# Salmon Trolling Tube Flies



## steelheader007 (Apr 8, 2004)

Well Gents I have tied up some 4" long with 4/0 single hooks in two colors with 3-6' of leader on a plastic tube. I'm going to MI troll for kings, and was curious about some feed back. The hook is snelled with 20# Seagar Florocarbon. The one color is Pearl Flash over gold, and the other is Olive flash over Pearl! Please Let me know I appriciate it!

Tom G.


----------



## Big Joshy (Apr 26, 2004)

you can get away with much heavier line if you want. I think most store bought rigs are 50lb test. On a short lead its good to go heavy I think, Since you will want your lead from the flsher to only be about 21 inches long. And the heavier line is stiffer and prevents tangles. The hot colors on ontario for the last several years have been the green hues. Greens work well when its sunny and when its cloudy.


----------



## steelheader007 (Apr 8, 2004)

Thanks man! 50# Holy bean curd! i'll change some stuff but I thought the colors would be good due to al lthe shad and emerald shiners!


----------



## JamesT (Jul 22, 2005)

Great job. Love the colors and nice even distribution around the hook. I've been tying skirts around buzzers and it takes practice to get good at. You're going to catch some big fish!


----------



## K gonefishin (May 4, 2004)

Nice job on the flies, I know your not asking for input but I'll offer up some anyways  Go bigger on the entire offering making the entire thing about 4-5inches in length (they might be but to hard to tell by pick) and go with the heavier lb test like big joshy said, all the tourney style flies you can buy are 50 pound test mostly in Seaguar brand Florocarbon. Most guys prefertandem rigged hooks double snelled (the hook up is awesome on them), I buy fly's but also rig my own on unrigged fly's I buy all A Tom Mik brand, very good stuff, amongst others. 

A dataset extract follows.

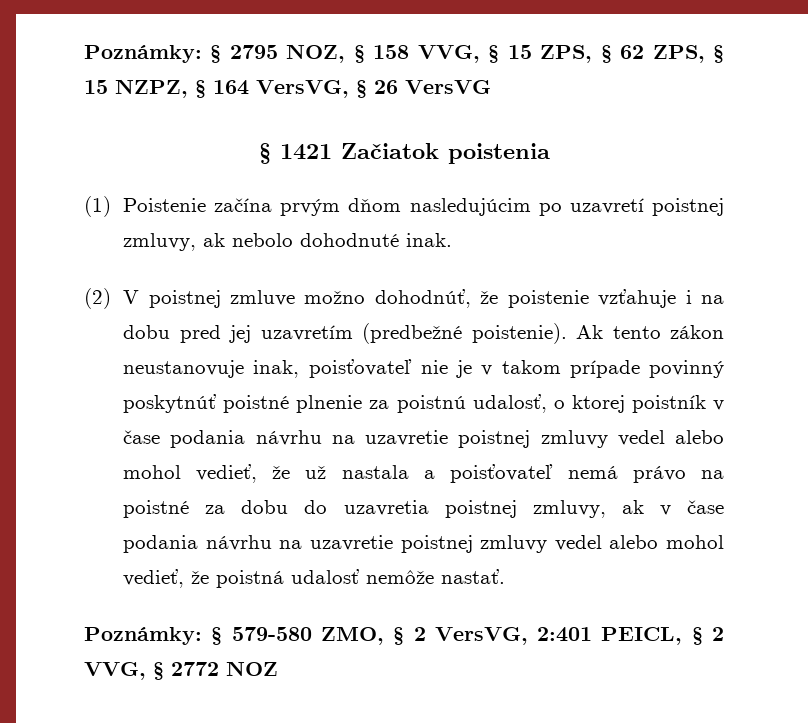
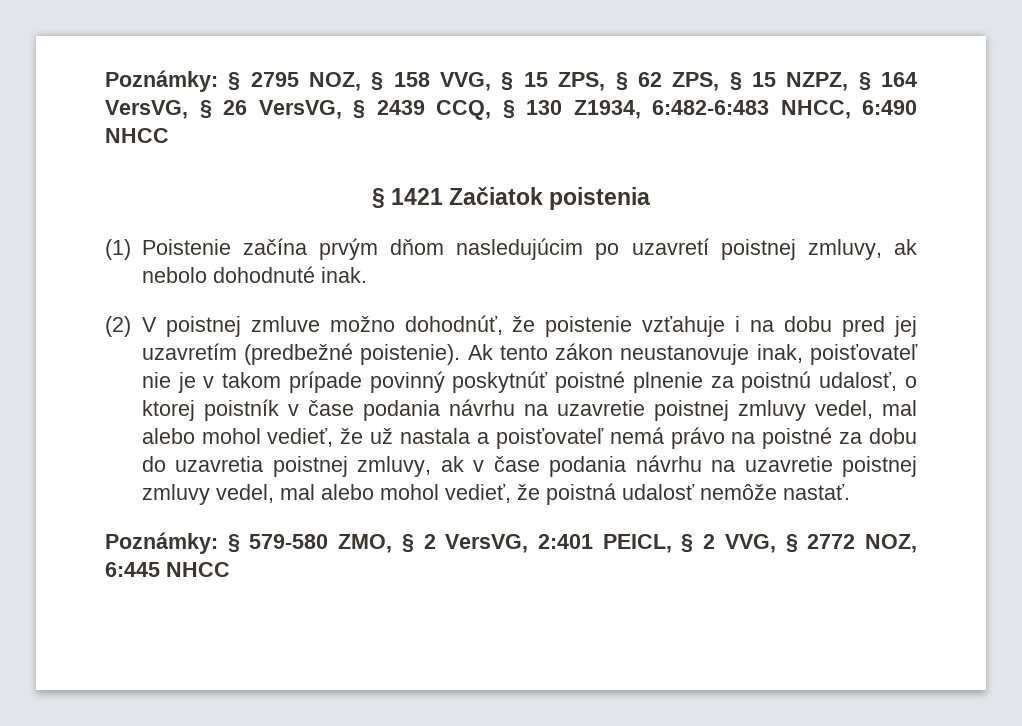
[405,80,491,94] VersVG -> [258,100,917,120] [105,128,169,143] VersVG, § 2439 CCQ, § 130 Z1934, 6:482-6:483 NHCC, 6:490 NHCC
[617,430,665,446] vedel -> [814,400,917,419] vedel, mal
[554,535,602,551] vedel -> [215,484,315,503] vedel, mal
[226,661,278,676] NOZ -> [864,534,917,553] [105,562,230,577] NOZ, 6:445 NHCC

On this page you can view the hooks- these are ULTRA strong and sharp hooks I've used them and they work great. 

http://www.atommiktrollingflies.com/vmc2.htm 

To see all the hot patterns

http://www.atommiktrollingflies.com/category.htm

You can buy material for your tackle making adventures as well from them.


----------



## TRIPLE-J (Sep 18, 2006)

yea I would go with the 50lb leaders for them they give the fly much more action, more whip I guess you would call it, the 20 lb doesnt do as good of a job. I've been using 50lb ande mono for years and have had no problems with it at all. The flies look great though, been making my own for a while now really helps with the steelhead too, can custom make them any size I want any color I want. Reading up on the leaders for them over the years 50lb seems to be the norm. Umm, what kind of knot you tying with them, improved clinch knot and Uni knot seem to work great with them, tried a polamar but the fly wouldn't hang straight with it, changed to those and had no problems.
Triple-j


----------



## tomb (Oct 9, 2004)

Where are you headed steelheader? We'll be in Frankfort the weekend of the 21st. We've been using 50# Ande mono on ours. 22" leads off 8" Spin Doctors. Your fly is similar to the mirage patterns many brands sell. We caught a few fish on them two years ago in the mirage glow version. Best for us has been blues and greens.


----------



## BFG (Mar 29, 2006)

Put some big glow beads under that skirt....


----------